If decarbonisation of the global economy is going to increase costs, who is going to pay? Of course, it can only be governments, or in other words, taxpayers.
In my view, the fairest and most transparent way to incentivise decarbonising any economy is through an across-the-board carbon tax. As has been the case in some jurisdictions, there should be no exception for luxury items such as international air travel and tourism. But a carbon tax cannot just be applied to country-produced direct CO2e emissions. To avoid the effect of high emission industries being outsourced to developing economies, it must be applied to the carbon footprint of imported goods, known as a ‘consumption-based tax’. Consumption-based carbon taxation is a way for individual countries to commit to achieving global emission reduction objectives, without having to consider the action – or inaction – of other countries.

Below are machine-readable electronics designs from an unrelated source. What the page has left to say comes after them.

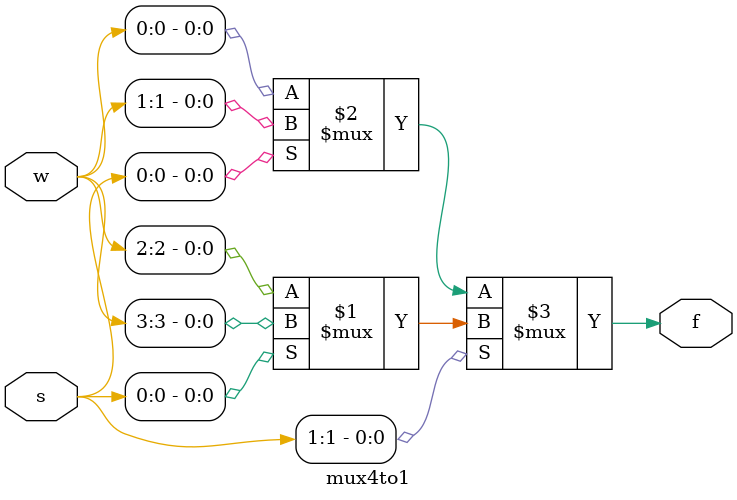
<source format=v>
module bintogray(b,g);
input [3:0]b;
output [3:0]g;
assign g[3] = b[3];
assign g[0] = b[1]^b[0];
wire [3:0]in;
assign in = 4'b0110;
mux4to1 stage0(in,b[3:2],g[2]);
wire [3:0]in1; 
assign in1 = {(b[1]),(~b[1]),(b[1]),(~b[1])};
mux4to1 stage1(in1,b[3:2],g[1]);
endmodule

module mux4to1(w,s,f);
input [0:3]w;
input [1:0]s;
output f;
assign f = s[1]?(s[0]?w[3]:w[2]):(s[0]?w[1]:w[0]);
endmodule

</source>
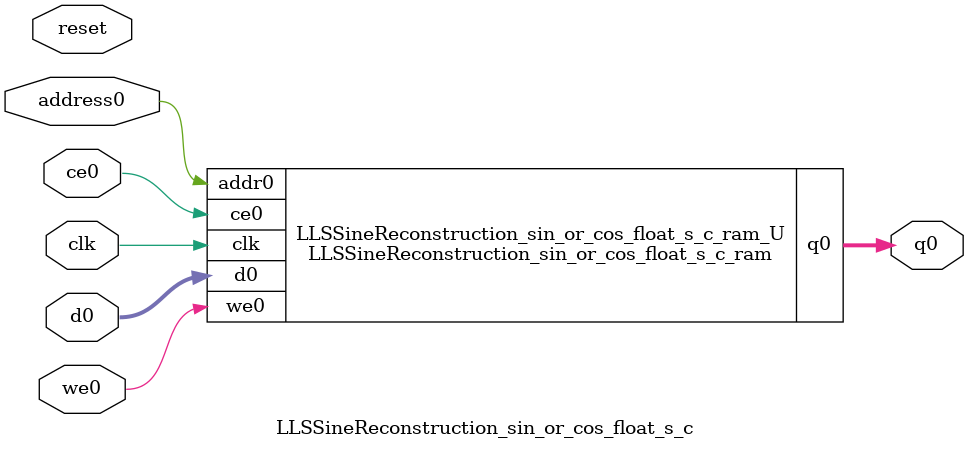
<source format=v>
`timescale 1 ns / 1 ps
module LLSSineReconstruction_sin_or_cos_float_s_c_ram (addr0, ce0, d0, we0, q0,  clk);

parameter DWIDTH = 32;
parameter AWIDTH = 1;
parameter MEM_SIZE = 2;

input[AWIDTH-1:0] addr0;
input ce0;
input[DWIDTH-1:0] d0;
input we0;
output reg[DWIDTH-1:0] q0;
input clk;

reg [DWIDTH-1:0] ram[0:MEM_SIZE-1];




always @(posedge clk)  
begin 
    if (ce0) begin
        if (we0) 
            ram[addr0] <= d0; 
        q0 <= ram[addr0];
    end
end


endmodule

`timescale 1 ns / 1 ps
module LLSSineReconstruction_sin_or_cos_float_s_c(
    reset,
    clk,
    address0,
    ce0,
    we0,
    d0,
    q0);

parameter DataWidth = 32'd32;
parameter AddressRange = 32'd2;
parameter AddressWidth = 32'd1;
input reset;
input clk;
input[AddressWidth - 1:0] address0;
input ce0;
input we0;
input[DataWidth - 1:0] d0;
output[DataWidth - 1:0] q0;



LLSSineReconstruction_sin_or_cos_float_s_c_ram LLSSineReconstruction_sin_or_cos_float_s_c_ram_U(
    .clk( clk ),
    .addr0( address0 ),
    .ce0( ce0 ),
    .we0( we0 ),
    .d0( d0 ),
    .q0( q0 ));

endmodule


</source>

The problem with a consumption-based carbon tax is it is very difficult to accurately determine the carbon footprint of specific wholesale imported goods. While the carbon emissions for whole economies can be estimated with reasonable accuracy, allocating them to specific units of production would require immensely complicated allocation rules and material traceability requirements. The possibility that such a scheme could be worked into our global trade framework seems pretty unlikely.
Tackling carbon emissions requires a global long-term plan, for which outcomes will only be measurable over a 50–100-year horizon. Tax payers in democracies will have to vote for more expensive energy and consumer goods over multiple short political terms. This is for benefits to the environment they probably will not live to see, and could well be negated by other countries failing to take similar action on emissions. There is little wonder that carbon emissions have presented a challenge, which so far our global scientific, engineering and political communities have been unable to address.
Everybody seems to have an opinion on what should be done about emissions. However, I wonder if many of us appreciate how dependent on fossil fuel energy for our everyday consumer goods we have become, and what radical changes to our consumption habits are required if we are to seriously alter our current emissions trajectory.
1. Burners-Lee, M and Clark, D, The Burning Question, Profile Books, 2013.
2. Perry, A, The Carbon Collision Course: Australia’s Emissions and Energy Policy Crisis, Australia, Pursuit Energy and Project Consulting, 2019 (contains a full list of references for this article).
3. Olivier JGJ, Janssens-Maenhout G, Muntean M and Peters JAHW (2014), Trends in global CO2 emissions; 2014 Report, The Hague: PBL Netherlands Environmental Assessment Agency; Ispra: European Commission, Joint Research Centre.
5. Brown, TJ et al, 2018, World Mineral Production: 2012–2016. British Geological Survey, Keyworth, Nottingham.